Local Leaders Slam Amazon, Mayor and Gov At LIC Rally
/By Jonathan Sperling
“We need money for education, not for banks and corporations!”
That was one of the many chants espoused by demonstrators in Long Island City on Wednesday as they blasted Amazon Inc.’s proposed LIC headquarters, along with the nearly $3 billion in tax credits and subsidies granted to the corporation by the state and city.
Local elected officials, including Councilmember Jimmy Van Bramer and State Sen, Michael Gianaris, joined community groups at LIC’s Gordon Triangle, between Vernon Boulevard and 10th Street, to denounce the e-commerce giant’s newest headquarters as “outrageous.”
“It may be cold outside, but I am steaming mad that the governor and the mayor have decided to throw Jeff Bezos almost three billion dollars in subsidies and tax breaks and throw in a helipad so he doesn’t have to take the damn 7 train, when we are several blocks from the Queensbridge Houses,” said Van Bramer, whose district includes, Astoria, LIC, Sunnyside and Woodside, Queens neighborhoods that are all expected to be impacted by Amazon’s new HQ.

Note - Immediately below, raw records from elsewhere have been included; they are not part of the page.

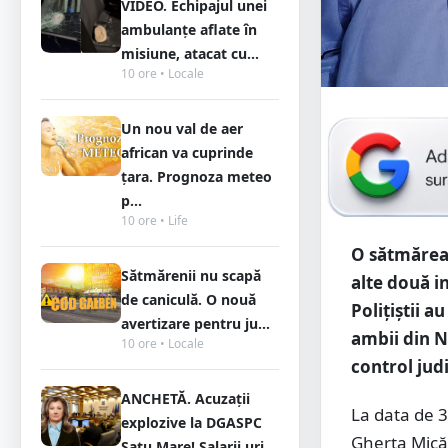
VIDEO. Echipajul unei
ambulanțe aflate în
misiune, atacat cu...
10 ore • Locale
Un nou val de aer
african va cuprinde
țara. Prognoza meteo
p...
10 ore • Life
O sătmărean
Sătmărenii nu scapă
alte două i
de caniculă. O nouă
Polițiștii 
avertizare pentru ju...
ambii din Ne
10 ore • Locale
control jud
ANCHETĂ. Acuzații
La data de 3 
explozive la DGASPC
Gherța Mică 
Satu Mare! Salarii uri...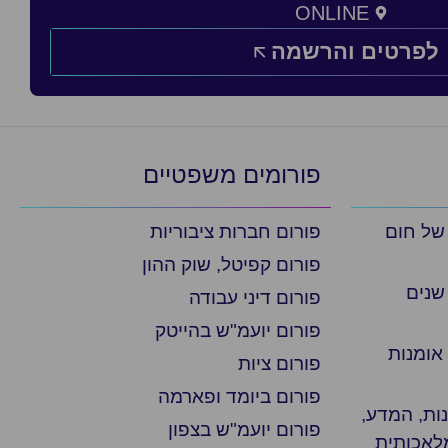
ONLINE
לפרטים והרשמה
פורומים משפטיים
 של חום
פורום חברות ציבוריות
פורום קפיטל, שוק ההון
שנים
פורום דיני עבודה
פורום יועמ"ש בהייטק
אומנות
פורום ציות
פורום ביומד ופארמה
ת, המדע,
פורום יועמ"ש בצפון
מלאכותית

Though rumors of Amazon’s venture in LIC have been bubbling for some time now, the corporation first announced the new HQ on Tuesday, citing the LIC area’s status as a “mixed-use community” as well as having “some of the best transit access in New York City” in an official statement.
Both Gianaris and Van Bramer initially embraced the behemoth’s arrival and signed a letter of overture to the company a year ago but have backed off that support
In its official announcement of the new headquarters, Amazon promised that more than 25,000 jobs would eventually come to LIC, along with the generation of more than $10 billion in tax revenue over the next 20 years as a result of Amazon’s promised job creation and investment.
However, among the crowd of attendees were local residents, as well as representatives from New York Communities For Change, Make the Road New York, The Retail, Wholesale and Department Store Union and other labor and community organizations, many of whom believe that Amazon’s venture will not benefit Queens’ working class.
“When I first heard that Amazon’s Headquarters 2 was coming to Queens, I was speechless, because I knew that the promise of those new jobs and development will not be for people like me and my community,” said Enrique Peña, a CUNY Queens College student who moved to Queens from Peru three years ago. “I’m in college studying political science, but you don’t have to do that to know that the gap between rich and poor in New York City is increasing, because it is there.”
Concerns over the increased wealth gap that will result from the HQ — the average employee will earn $150,000 a year, Amazon said — were echoed by 18th District State Senate-elect Julia Salazar, who represents parts of Greenpoint, Williamsburg and Bushwick, Brooklyn neighborhoods that she said will be affected by the project.
“It is absolutely outrageous that we are slated to give billions of taxpayer money to a union-busting, predatory corporation that will have a negative impact on our communities,” Salazar said. “We know that it doesn’t need to be this way and that there are much better any more urgent uses for our resources.”
Despite the initial excitement espoused by Amazon on the day it announced the LIC move, the corporation has remained tight-lipped on responding to the opposition.
A source familiar with the development of the new HQ confirmed with the Eagle on Wednesday that Amazon plans to make it’s home at 44th Drive between the East River and Vernon Boulevard. The area encompasses most of the Long Island City Innovation Center proposal, the Department of Education building and some of the Plaxall development, near Anable Basin.
Margaret Waterman, an Amazon spokesperson, told the Eagle in an email on Wednesday that Amazon’s new campus, “will be around Anable Basin” but did not offer any further details.
Questions pertaining to the headquarters’ effect on the Queens community, including a response to local officials’ concerns, went unanswered and were met with a referral to an Amazon blog post.
“The point is simple. The infrastructure of Long Island City is already being stretched to its limits. This is a community that’s bursting at the seams,” said Gianaris. “Good people that have made Long Island City so great that Jeff Bezos wants to come here are being priced out of their own homes, so we’re here to put a stop to that.”